═════ Exercise inputs
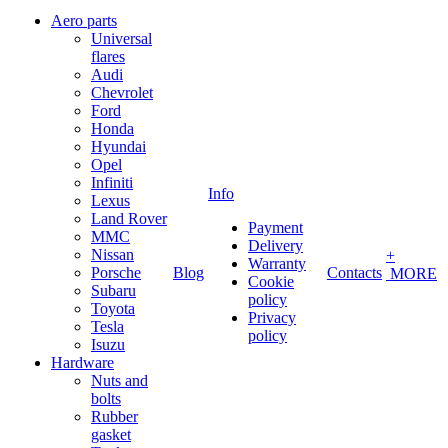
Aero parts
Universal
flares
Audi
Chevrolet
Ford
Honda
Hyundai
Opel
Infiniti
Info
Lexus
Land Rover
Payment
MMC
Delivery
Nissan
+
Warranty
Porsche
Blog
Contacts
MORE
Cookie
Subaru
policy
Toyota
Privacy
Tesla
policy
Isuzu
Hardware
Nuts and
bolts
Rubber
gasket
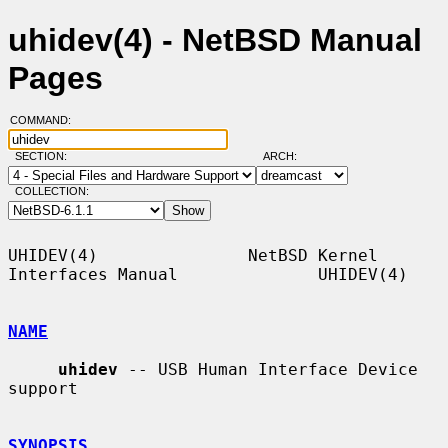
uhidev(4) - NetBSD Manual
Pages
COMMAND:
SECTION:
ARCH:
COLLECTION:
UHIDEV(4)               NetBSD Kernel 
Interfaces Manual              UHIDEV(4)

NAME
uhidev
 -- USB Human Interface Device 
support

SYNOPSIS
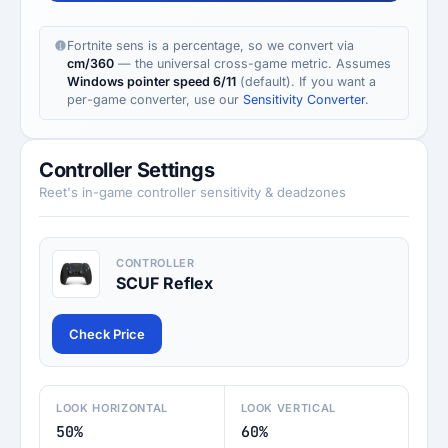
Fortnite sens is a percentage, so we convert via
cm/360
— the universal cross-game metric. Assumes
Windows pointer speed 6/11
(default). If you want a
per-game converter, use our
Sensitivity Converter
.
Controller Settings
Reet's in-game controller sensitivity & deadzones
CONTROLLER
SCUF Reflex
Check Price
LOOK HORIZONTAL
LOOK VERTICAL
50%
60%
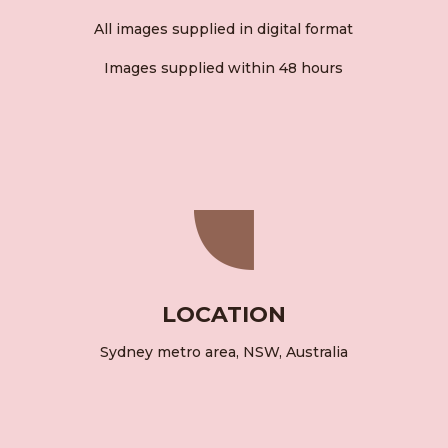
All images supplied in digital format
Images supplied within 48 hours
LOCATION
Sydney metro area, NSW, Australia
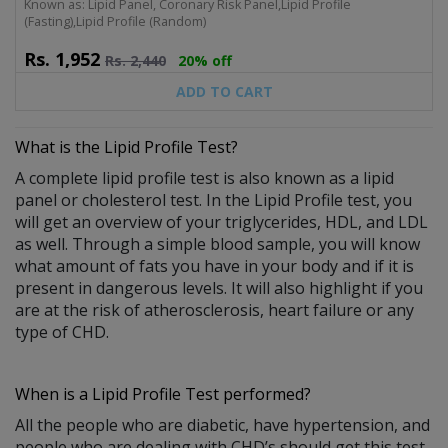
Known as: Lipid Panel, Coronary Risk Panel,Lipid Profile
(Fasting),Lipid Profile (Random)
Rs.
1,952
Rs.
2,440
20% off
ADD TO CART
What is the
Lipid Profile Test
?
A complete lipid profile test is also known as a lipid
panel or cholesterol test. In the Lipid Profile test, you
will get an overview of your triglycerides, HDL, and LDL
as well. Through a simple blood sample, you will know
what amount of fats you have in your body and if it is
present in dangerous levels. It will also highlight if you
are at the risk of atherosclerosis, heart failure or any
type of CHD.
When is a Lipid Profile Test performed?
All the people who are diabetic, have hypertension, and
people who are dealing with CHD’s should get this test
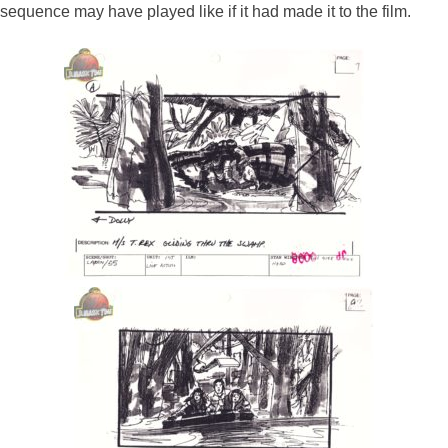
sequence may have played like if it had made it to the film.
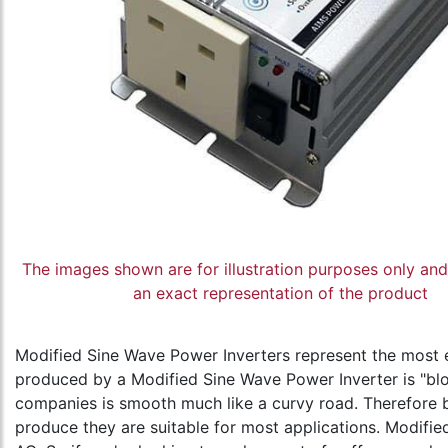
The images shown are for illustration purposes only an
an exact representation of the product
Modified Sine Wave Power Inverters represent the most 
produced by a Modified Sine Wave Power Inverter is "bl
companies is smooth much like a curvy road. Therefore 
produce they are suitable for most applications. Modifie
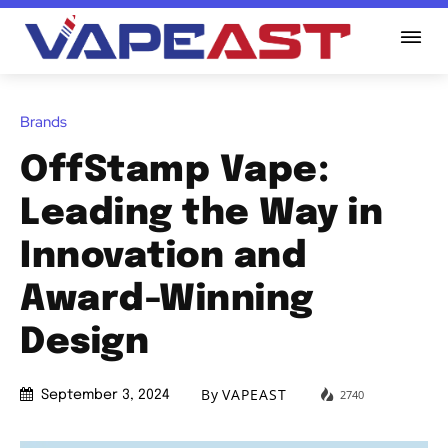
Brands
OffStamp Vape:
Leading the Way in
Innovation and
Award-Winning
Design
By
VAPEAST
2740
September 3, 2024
══════════
═════ Exercise inputs
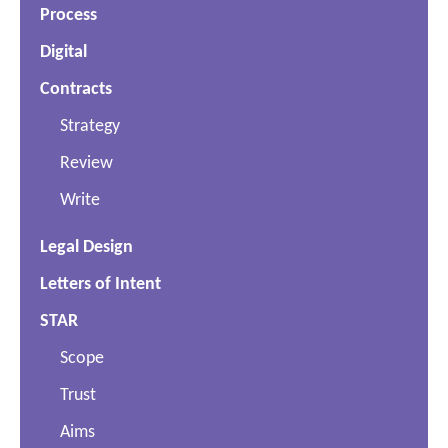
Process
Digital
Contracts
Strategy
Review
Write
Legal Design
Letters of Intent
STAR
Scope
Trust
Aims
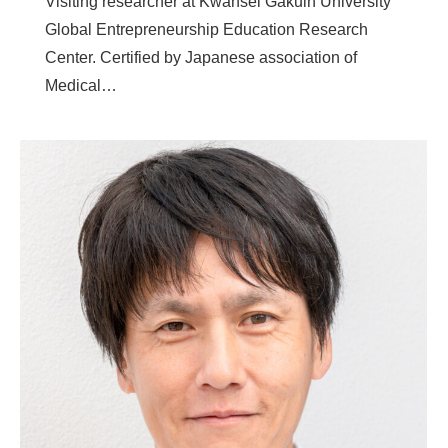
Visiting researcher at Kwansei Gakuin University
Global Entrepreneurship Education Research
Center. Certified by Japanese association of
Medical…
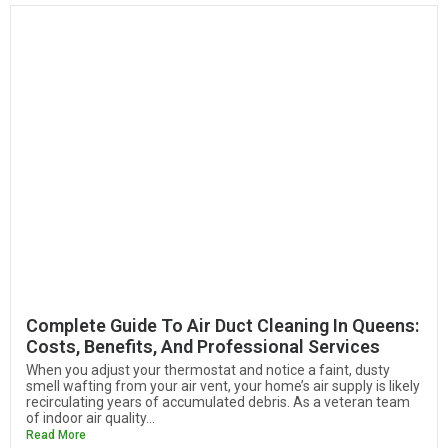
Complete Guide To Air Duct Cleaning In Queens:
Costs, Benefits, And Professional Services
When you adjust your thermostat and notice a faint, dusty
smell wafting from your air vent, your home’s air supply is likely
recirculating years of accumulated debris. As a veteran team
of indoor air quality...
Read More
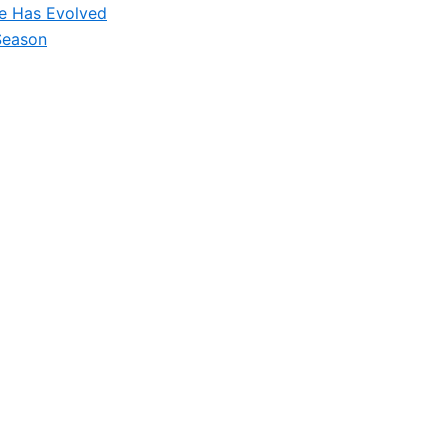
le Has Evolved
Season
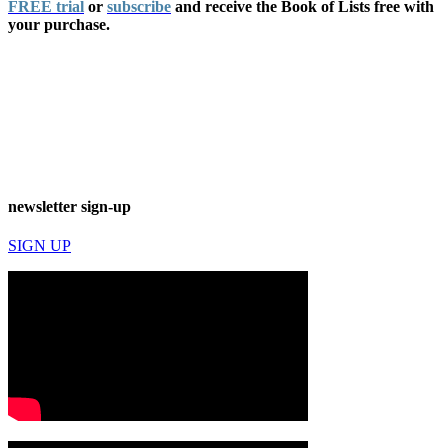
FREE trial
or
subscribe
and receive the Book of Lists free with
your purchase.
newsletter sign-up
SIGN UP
══════════
§ What the exercise asks
Using the entries above, give the number of lines that carry the string "also", without anything else.

§ Reply to the task
2